PCT No. PCT/EP97/03154 Sec. 371 Date Jun. 25, 1999 Sec. 102(e) Date Jun. 25, 1999 PCT Filed Jun. 14, 1997 PCT Pub. No. WO98/29378 PCT Pub. Date Jul. 9, 1998Process for producing mono- and poly-carboxylic aromatic acids by oxidation of the corresponding precursors with molecular oxygen and/or air in the presence of a catalytic complex formed by a combination of at least one metal selected from ruthenium, iridium, platinum and palladium, and/or at least one metal of Group VIIA, principally rhenium; and/or cerium, and B at least one metal belonging IVA of the periodic table of elements, principally zirconium and/or hafnium.

Description

The present invention relates to a new process for the production of mono- and poly-carboxylic aromatic acids by oxidation with molecular oxygen and/or air of aromatic compounds containing at least one oxidisable substituent group attached directly to the carbon atom of the corresponding aromatic ring.
The term "oxidisable substituent group" is to be understood as meaning any substituent in which a carbon atom is bonded directly to the aromatic ring and which, after oxidation, is converted into the COOH group, still bonded to the aromatic ring.
The methyl, methylene, hydroxymethyl, hydroxymethylene, ketone and aldehyde groups are considered to be among the more interesting oxidisable groups.
The aromatic compounds used as starting materials in the present invention are therefore those which possess one or more of the mentioned oxidisable groups.
In order better to illustrate the invention, there will be indicated hereinafter, purely by way of non-limiting example, some of the possible oxidations which can be carried out with the present invention:
Figure 00010001
Figure 00010002
Figure 00010003
Figure 00020001
Figure 00020002
Figure 00020003
Figure 00020004
Figure 00020005
Figure 00020006
In particular, where there are two or more oxidisable groups, each of these groups has to be separated from the others by at least one carbon atom of the unsubstituted aromatic ring.
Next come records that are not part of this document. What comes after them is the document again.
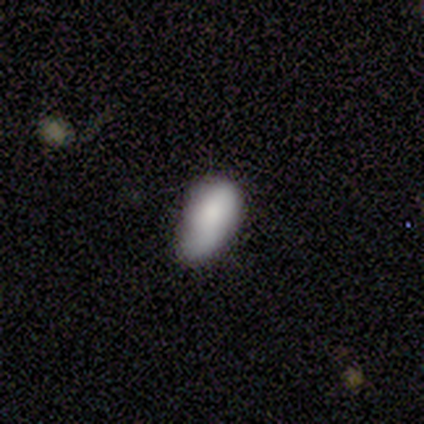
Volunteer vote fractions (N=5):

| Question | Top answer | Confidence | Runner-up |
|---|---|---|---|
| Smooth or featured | smooth | 100% | — |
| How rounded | in between | 100% | — |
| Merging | none | 60% | minor disturbance (40%) |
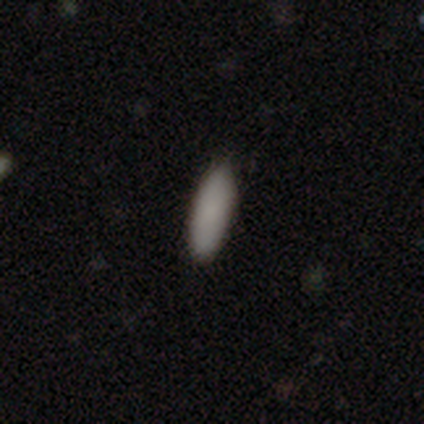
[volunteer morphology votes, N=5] This appears to be a smooth galaxy with no disk features (100%) that is in between round and cigar-shaped (60%). Merging: none (100%).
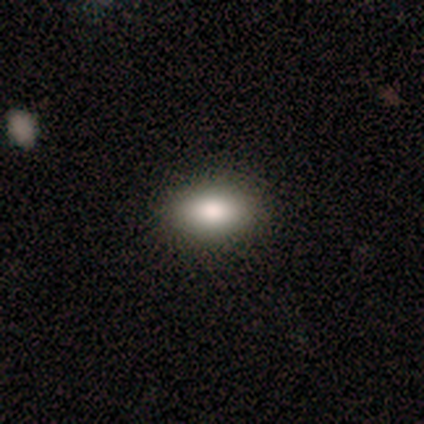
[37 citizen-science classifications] Smooth or featured?
  - smooth: 76% *
  - star or artifact: 16%
  - featured or disk: 8%
How rounded?
  - in between: 93% *
  - round: 4%
  - cigar-shaped: 4%
Merging?
  - none: 94% *
  - minor disturbance: 6%
  - major disturbance: 0%
  - merger: 0%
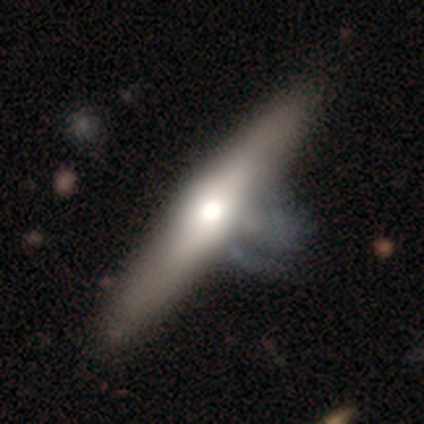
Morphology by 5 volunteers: Volunteers were most divided on "smooth or featured": smooth: 60%, featured or disk: 40%, star or artifact: 0%. More confident: how rounded — cigar-shaped (100%); merging — none (80%).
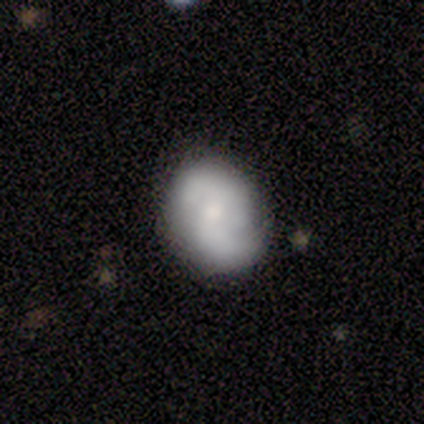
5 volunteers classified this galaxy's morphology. Smooth or featured? 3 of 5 (60%) said featured or disk. Edge-on disk? 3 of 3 (100%) said no. Bar? 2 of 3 (67%) said weak. Spiral arms? 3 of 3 (100%) said yes. Spiral winding? 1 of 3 (33%, tied with medium and loose) said tight. Spiral arm count? 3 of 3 (100%) said 2. Bulge size? 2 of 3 (67%) said small. Merging? 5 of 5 (100%) said none.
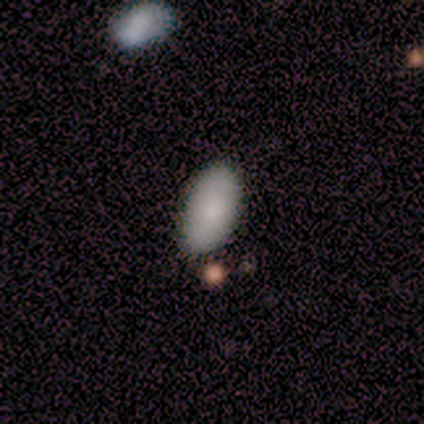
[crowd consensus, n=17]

With the process of the present invention it is thus not possible to oxidise o-xylene to phthalic acid, or 1,2-dimethylnaphthalene to 1,2-dinaphthoic acid.
According to the prior art, the above-mentioned oxidation processes are carried out with oxygen and/or air in the presence of a catalyst.
The catalysts known from the literature and used industrially in oxidation reactions of the type indicated above normally contain cobalt salts as the main active element, together with other metals, such as, for example, manganese.
These metals are usually used in the form of monocarboxylic aliphatic acid salts, preferably acetates, which are soluble in aqueous acetic acid, which is in fact the preferred solvent for aromatic compounds in this type of reaction.
However, both catalysts based only on the cobalt salt and bimetal catalysts have a disadvantage of not inconsiderable importance; they can oxidise only partially the oxidisable groups of the aromatic compounds in question.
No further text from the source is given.